▶ [What is expected]
Reproduce every line of the records below as a numbered list, omitting any blank lines.

▶ [Data for the task]

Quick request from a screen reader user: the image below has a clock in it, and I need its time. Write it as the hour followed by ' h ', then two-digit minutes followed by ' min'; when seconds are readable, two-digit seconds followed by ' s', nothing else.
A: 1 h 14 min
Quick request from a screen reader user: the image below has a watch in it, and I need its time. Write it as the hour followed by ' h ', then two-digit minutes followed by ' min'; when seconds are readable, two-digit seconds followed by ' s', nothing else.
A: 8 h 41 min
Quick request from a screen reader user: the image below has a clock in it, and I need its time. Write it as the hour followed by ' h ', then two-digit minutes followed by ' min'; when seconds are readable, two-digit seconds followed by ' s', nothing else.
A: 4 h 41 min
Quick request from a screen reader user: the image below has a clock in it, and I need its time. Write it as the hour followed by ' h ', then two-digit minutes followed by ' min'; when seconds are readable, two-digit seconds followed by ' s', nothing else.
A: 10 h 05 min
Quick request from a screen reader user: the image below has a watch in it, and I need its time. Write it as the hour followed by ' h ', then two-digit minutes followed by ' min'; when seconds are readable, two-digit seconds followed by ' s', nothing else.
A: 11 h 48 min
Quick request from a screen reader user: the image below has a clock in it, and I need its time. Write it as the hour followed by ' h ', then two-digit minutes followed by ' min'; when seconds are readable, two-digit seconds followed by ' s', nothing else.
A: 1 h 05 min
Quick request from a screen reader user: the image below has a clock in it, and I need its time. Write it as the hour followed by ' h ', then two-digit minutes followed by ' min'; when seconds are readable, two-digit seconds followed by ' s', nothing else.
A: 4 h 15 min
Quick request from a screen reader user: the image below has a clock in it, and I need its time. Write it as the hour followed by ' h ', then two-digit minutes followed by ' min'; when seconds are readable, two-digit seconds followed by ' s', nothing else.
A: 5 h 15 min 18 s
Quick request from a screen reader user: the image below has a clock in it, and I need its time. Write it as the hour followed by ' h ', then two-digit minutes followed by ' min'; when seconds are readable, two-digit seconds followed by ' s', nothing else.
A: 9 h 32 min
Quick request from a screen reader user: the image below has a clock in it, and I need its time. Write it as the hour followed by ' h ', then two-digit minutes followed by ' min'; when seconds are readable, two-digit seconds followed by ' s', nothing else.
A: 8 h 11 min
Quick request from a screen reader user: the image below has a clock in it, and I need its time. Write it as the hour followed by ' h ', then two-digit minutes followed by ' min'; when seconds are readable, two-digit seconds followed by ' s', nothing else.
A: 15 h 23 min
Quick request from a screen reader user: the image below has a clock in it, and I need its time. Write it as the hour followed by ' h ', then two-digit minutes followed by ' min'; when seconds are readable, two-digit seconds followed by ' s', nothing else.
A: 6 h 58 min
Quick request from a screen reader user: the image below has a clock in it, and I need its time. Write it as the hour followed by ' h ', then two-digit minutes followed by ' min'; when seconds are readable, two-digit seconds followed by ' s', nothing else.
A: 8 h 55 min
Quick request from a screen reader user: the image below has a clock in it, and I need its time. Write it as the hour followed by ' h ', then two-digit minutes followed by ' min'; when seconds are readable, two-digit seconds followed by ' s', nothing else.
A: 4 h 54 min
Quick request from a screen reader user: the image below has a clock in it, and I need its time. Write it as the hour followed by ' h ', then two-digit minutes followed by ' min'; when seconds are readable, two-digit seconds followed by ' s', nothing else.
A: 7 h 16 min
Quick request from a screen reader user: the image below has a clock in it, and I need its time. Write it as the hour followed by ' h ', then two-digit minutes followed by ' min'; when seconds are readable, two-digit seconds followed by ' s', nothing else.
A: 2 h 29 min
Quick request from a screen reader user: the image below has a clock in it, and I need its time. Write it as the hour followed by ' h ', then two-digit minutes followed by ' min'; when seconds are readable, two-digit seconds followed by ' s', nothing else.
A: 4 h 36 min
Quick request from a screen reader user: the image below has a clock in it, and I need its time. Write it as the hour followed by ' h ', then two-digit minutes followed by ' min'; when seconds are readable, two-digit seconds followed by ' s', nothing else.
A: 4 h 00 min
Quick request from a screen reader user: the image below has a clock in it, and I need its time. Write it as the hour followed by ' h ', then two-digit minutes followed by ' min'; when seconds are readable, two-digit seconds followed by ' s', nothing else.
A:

▶ [Output of the exercise]
1. Quick request from a screen reader user: the image below has a clock in it, and I need its time. Write it as the hour followed by ' h ', then two-digit minutes followed by ' min'; when seconds are readable, two-digit seconds followed by ' s', nothing else.
2. A: 1 h 14 min
3. Quick request from a screen reader user: the image below has a watch in it, and I need its time. Write it as the hour followed by ' h ', then two-digit minutes followed by ' min'; when seconds are readable, two-digit seconds followed by ' s', nothing else.
4. A: 8 h 41 min
5. Quick request from a screen reader user: the image below has a clock in it, and I need its time. Write it as the hour followed by ' h ', then two-digit minutes followed by ' min'; when seconds are readable, two-digit seconds followed by ' s', nothing else.
6. A: 4 h 41 min
7. Quick request from a screen reader user: the image below has a clock in it, and I need its time. Write it as the hour followed by ' h ', then two-digit minutes followed by ' min'; when seconds are readable, two-digit seconds followed by ' s', nothing else.
8. A: 10 h 05 min
9. Quick request from a screen reader user: the image below has a watch in it, and I need its time. Write it as the hour followed by ' h ', then two-digit minutes followed by ' min'; when seconds are readable, two-digit seconds followed by ' s', nothing else.
10. A: 11 h 48 min
11. Quick request from a screen reader user: the image below has a clock in it, and I need its time. Write it as the hour followed by ' h ', then two-digit minutes followed by ' min'; when seconds are readable, two-digit seconds followed by ' s', nothing else.
12. A: 1 h 05 min
13. Quick request from a screen reader user: the image below has a clock in it, and I need its time. Write it as the hour followed by ' h ', then two-digit minutes followed by ' min'; when seconds are readable, two-digit seconds followed by ' s', nothing else.
14. A: 4 h 15 min
15. Quick request from a screen reader user: the image below has a clock in it, and I need its time. Write it as the hour followed by ' h ', then two-digit minutes followed by ' min'; when seconds are readable, two-digit seconds followed by ' s', nothing else.
16. A: 5 h 15 min 18 s
17. Quick request from a screen reader user: the image below has a clock in it, and I need its time. Write it as the hour followed by ' h ', then two-digit minutes followed by ' min'; when seconds are readable, two-digit seconds followed by ' s', nothing else.
18. A: 9 h 32 min
19. Quick request from a screen reader user: the image below has a clock in it, and I need its time. Write it as the hour followed by ' h ', then two-digit minutes followed by ' min'; when seconds are readable, two-digit seconds followed by ' s', nothing else.
20. A: 8 h 11 min
21. Quick request from a screen reader user: the image below has a clock in it, and I need its time. Write it as the hour followed by ' h ', then two-digit minutes followed by ' min'; when seconds are readable, two-digit seconds followed by ' s', nothing else.
22. A: 15 h 23 min
23. Quick request from a screen reader user: the image below has a clock in it, and I need its time. Write it as the hour followed by ' h ', then two-digit minutes followed by ' min'; when seconds are readable, two-digit seconds followed by ' s', nothing else.
24. A: 6 h 58 min
25. Quick request from a screen reader user: the image below has a clock in it, and I need its time. Write it as the hour followed by ' h ', then two-digit minutes followed by ' min'; when seconds are readable, two-digit seconds followed by ' s', nothing else.
26. A: 8 h 55 min
27. Quick request from a screen reader user: the image below has a clock in it, and I need its time. Write it as the hour followed by ' h ', then two-digit minutes followed by ' min'; when seconds are readable, two-digit seconds followed by ' s', nothing else.
28. A: 4 h 54 min
29. Quick request from a screen reader user: the image below has a clock in it, and I need its time. Write it as the hour followed by ' h ', then two-digit minutes followed by ' min'; when seconds are readable, two-digit seconds followed by ' s', nothing else.
30. A: 7 h 16 min
31. Quick request from a screen reader user: the image below has a clock in it, and I need its time. Write it as the hour followed by ' h ', then two-digit minutes followed by ' min'; when seconds are readable, two-digit seconds followed by ' s', nothing else.
32. A: 2 h 29 min
33. Quick request from a screen reader user: the image below has a clock in it, and I need its time. Write it as the hour followed by ' h ', then two-digit minutes followed by ' min'; when seconds are readable, two-digit seconds followed by ' s', nothing else.
34. A: 4 h 36 min
35. Quick request from a screen reader user: the image below has a clock in it, and I need its time. Write it as the hour followed by ' h ', then two-digit minutes followed by ' min'; when seconds are readable, two-digit seconds followed by ' s', nothing else.
36. A: 4 h 00 min
37. Quick request from a screen reader user: the image below has a clock in it, and I need its time. Write it as the hour followed by ' h ', then two-digit minutes followed by ' min'; when seconds are readable, two-digit seconds followed by ' s', nothing else.
38. A:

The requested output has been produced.